O estado geral das rodovias brasileiras também teve piora no último ano. Conforme a pesquisa, 63,8% da extensão avaliada apresenta alguma deficiência no pavimento, na sinalização ou na geometria. Em 2012, o índice havia sido de 62,7%. Também aumentou o número de pontos críticos, que passaram de 221 para 250. De acordo com o estudo, a maior parte da extensão pesquisada (88%) é formada por pistas simples e de mão dupla, e 40,5% do total avaliado não possuem acostamento.

Conforme o presidente da CNT, senador Clésio Andrade, a estatística mostra a necessidade urgente de aumentar os investimentos nas rodovias brasileiras, principalmente em duplicação.

– O governo tem uma dificuldade gerencial. Muitos projetos não saem do papel. Há um excesso de burocracia. Os investimentos precisam ser ampliados de fato para que o Brasil possa melhorar sua competitividade – diz o senador.

Esta é a 17ª edição da Pesquisa CNT de Rodovias, na qual foram avaliados 96.714 quilômetros em 30 dias de coleta em campo.
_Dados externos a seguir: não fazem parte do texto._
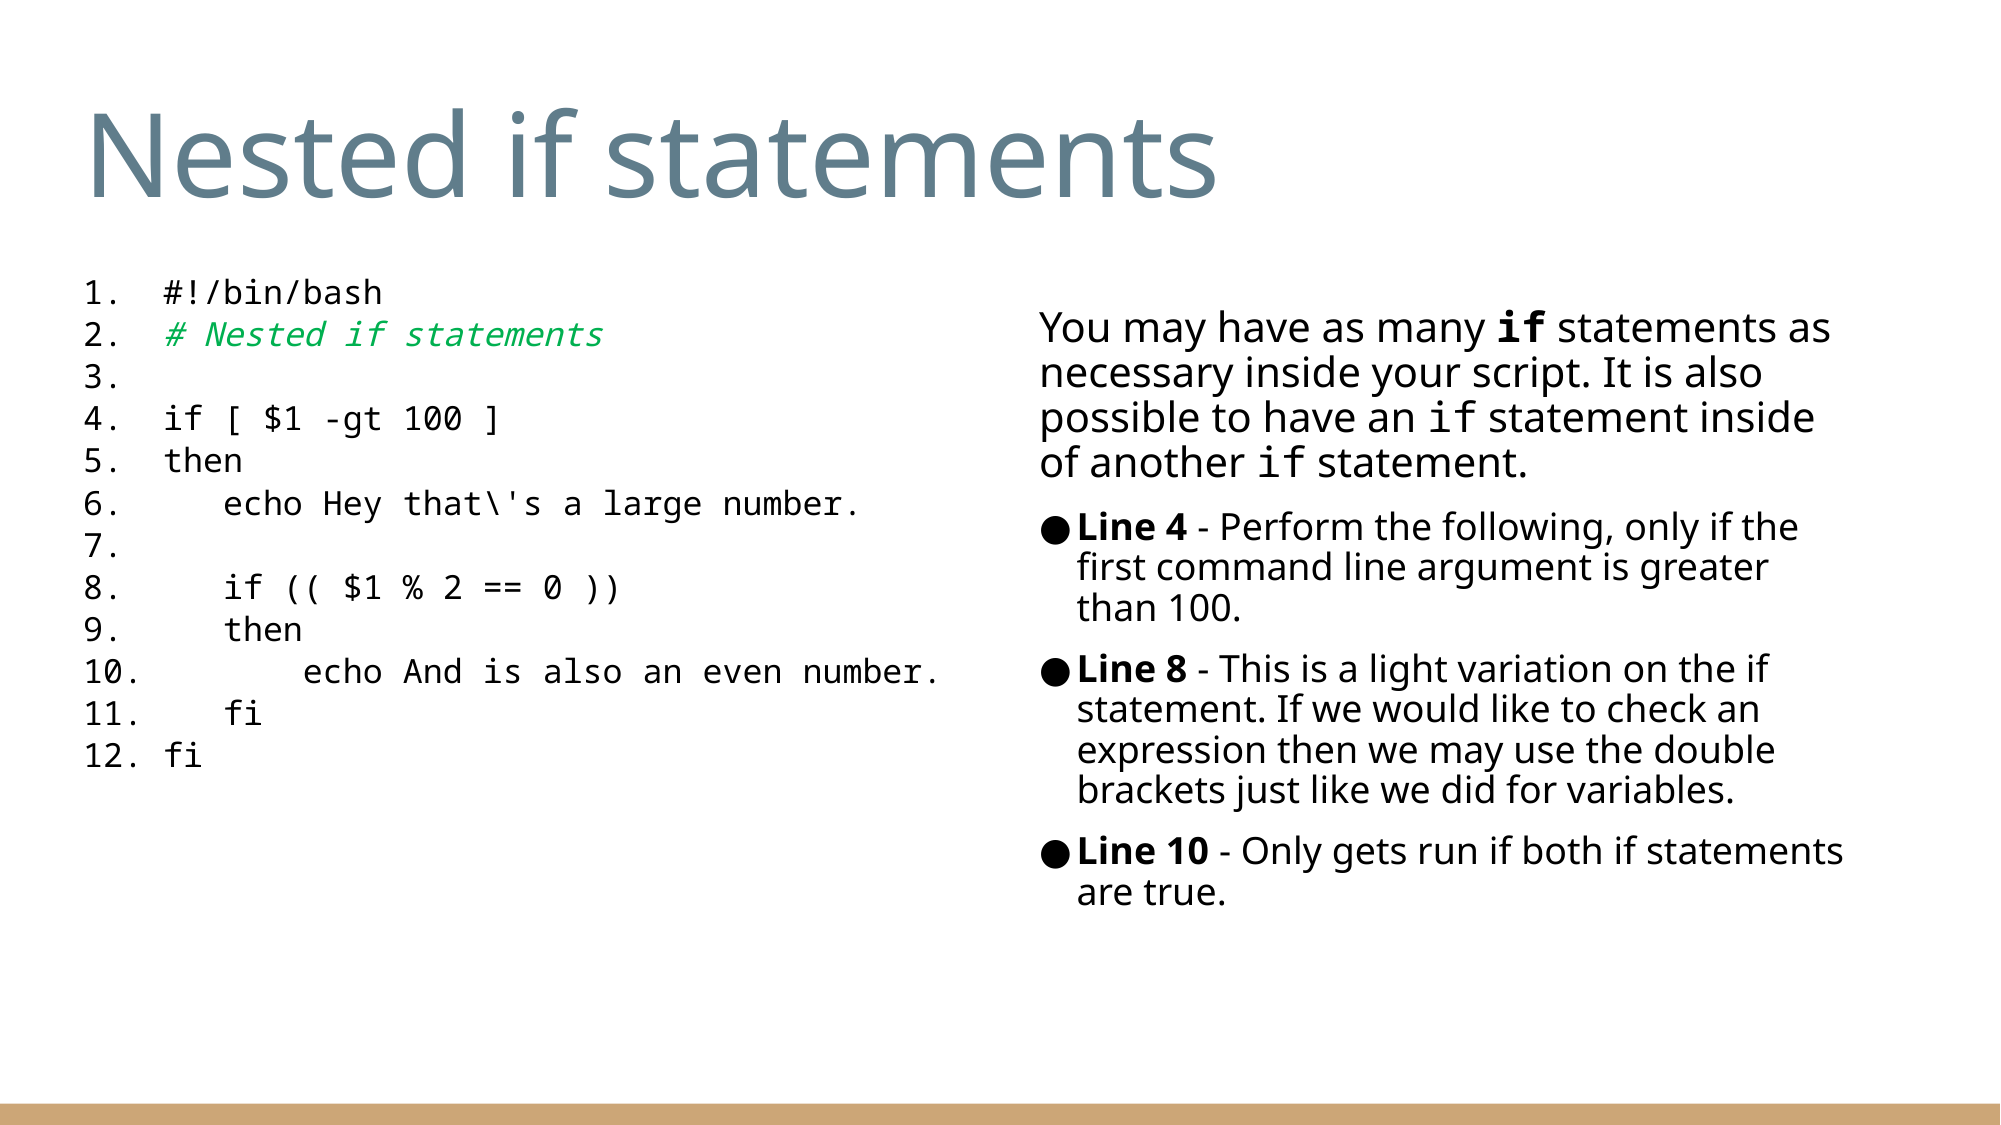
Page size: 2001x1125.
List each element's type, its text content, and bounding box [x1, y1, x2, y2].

list You may have as many if statements as necessary inside your script. It is also possible to have an if statement inside of another if statement. Line 4 - Perform the following, only if the first command line argument is greater than 100. Line 8 - This is a light variation on the if statement. If we would like to check an expression then we may use the double brackets just like we did for variables. Line 10 - Only gets run if both if statements are true. [1024, 299, 1861, 1090]
title Nested if statements [68, 69, 1932, 251]
list 1. #!/bin/bash 2. # Nested if statements 3. 4. if [ $1 -gt 100 ] 5. then 6. echo Hey that\'s a large number. 7. 8. if (( $1 % 2 == 0 )) 9. then 10. echo And is also an even number. 11. fi 12. fi [68, 267, 1932, 1002]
É pesquisada toda a malha federal pavimentada e as principais rodovias estaduais. O órgão estima que as rodovias brasileiras necessitam de R$ 355,2 bilhões em investimentos, mas informa que o governo federal autorizou bem menos: R$ 12,7 bilhões.

Os valores estaduais não foram contabilizados. Cerca de 66% da movimentação de cargas e 90% da movimentação dos passageiros ocorrem pelas rodovias do Brasil.
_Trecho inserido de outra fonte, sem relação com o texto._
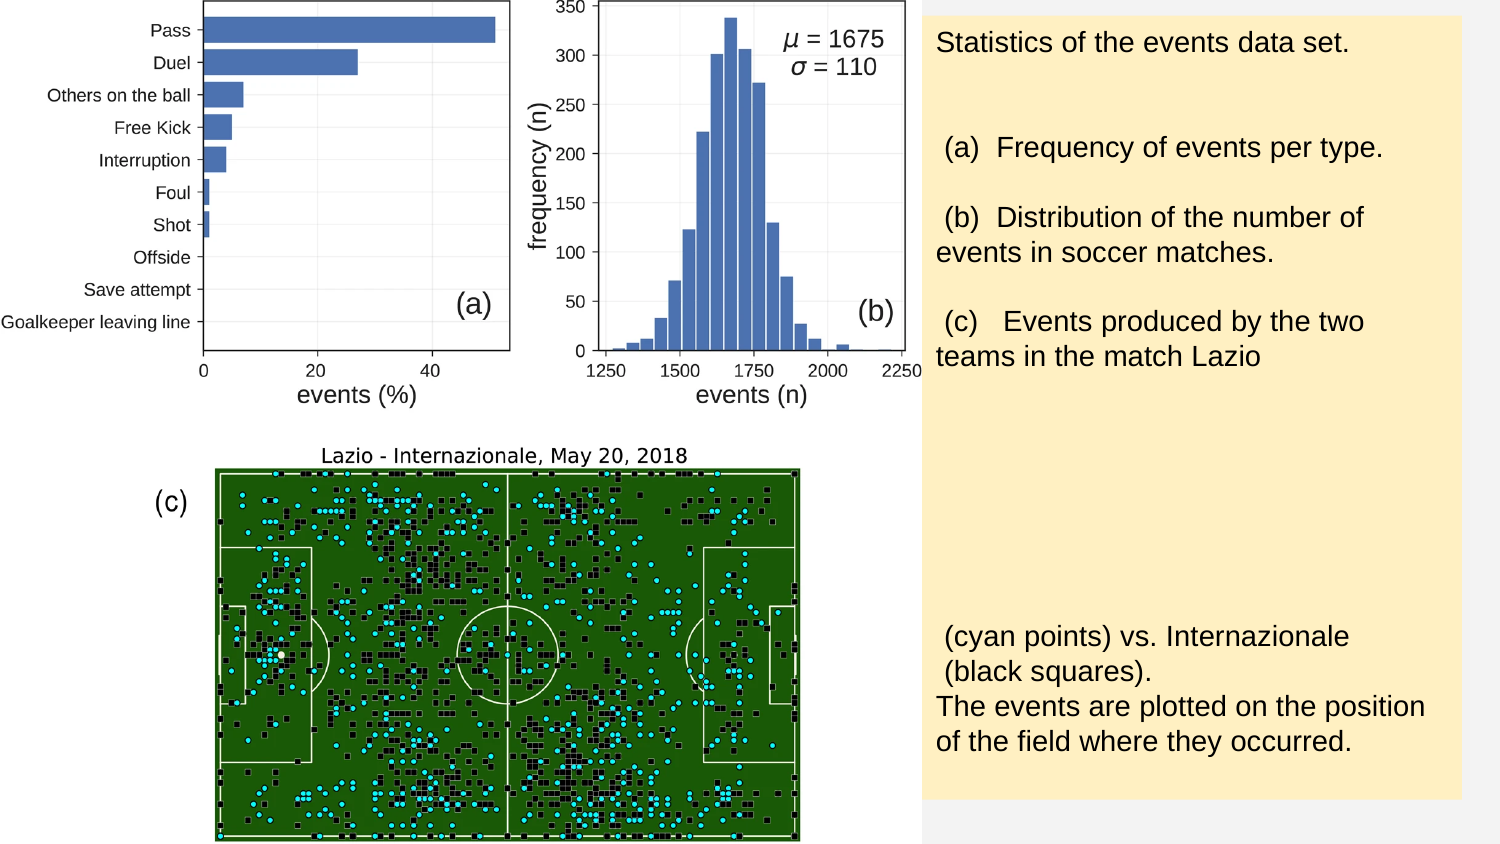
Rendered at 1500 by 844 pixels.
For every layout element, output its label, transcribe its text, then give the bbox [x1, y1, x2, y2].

text_box Statistics of the events data set. (a) Frequency of events per type. (b) Distribution of the number of events in soccer matches. (c) Events produced by the two teams in the match Lazio (cyan points) vs. Internazionale (black squares). The events are plotted on the position of the field where they occurred. [926, 15, 1462, 800]
picture [0, 0, 922, 844]
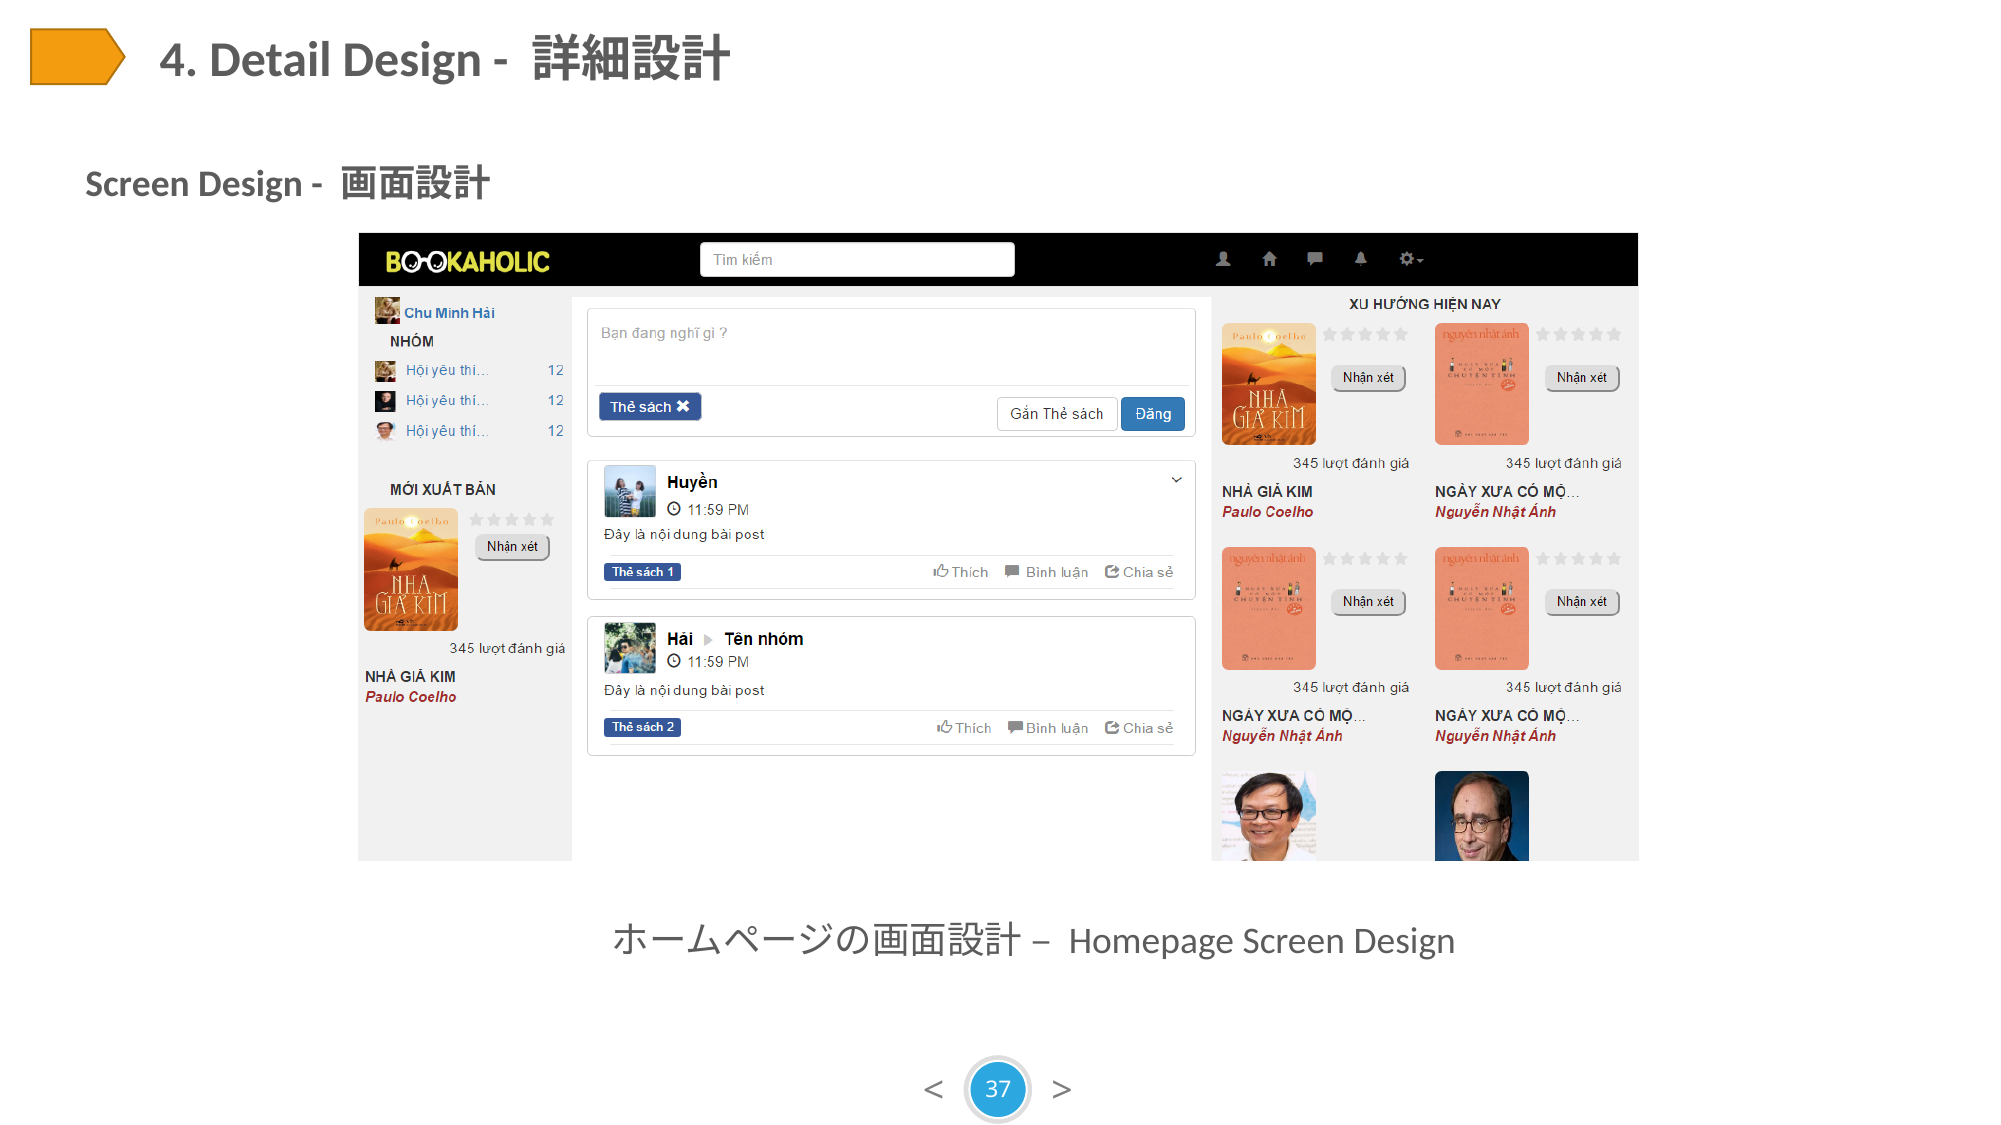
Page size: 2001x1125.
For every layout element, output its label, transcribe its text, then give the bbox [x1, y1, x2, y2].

COMENTÁRIO DO BENGOCHEA - Qual é a razão de existir uma polícia rodoviária? Entre as atribuições de uma polícia rodoviária está o exercício dos "poderes de autoridade de polícia de trânsito, cumprindo e fazendo cumprir a legislação e demais normas pertinentes, inspecionar e fiscalizar o trânsito", e assegurar a livre circulação nas rodovias, "podendo solicitar ao órgão rodoviário a adoção de medidas emergenciais". Assim, podemos afirmar que a razão da existência de uma polícia patrulhando as rodovias não é só multar, mas prover segurança pública aos usuários destas rodovias, sendo que a fiscalização e a aplicação de multas são atribuições inerentes a este objetivo social. Não estarão se omitindo os gestores e policiais rodoviários, estadual ou federal, que permitem a existência de buracos nas vias que podem causar acidentes com perdas de vidas e patrimônios? E a justiça civil e criminal que age com descaso nesta área e permite a cobrança por serviços que não existem?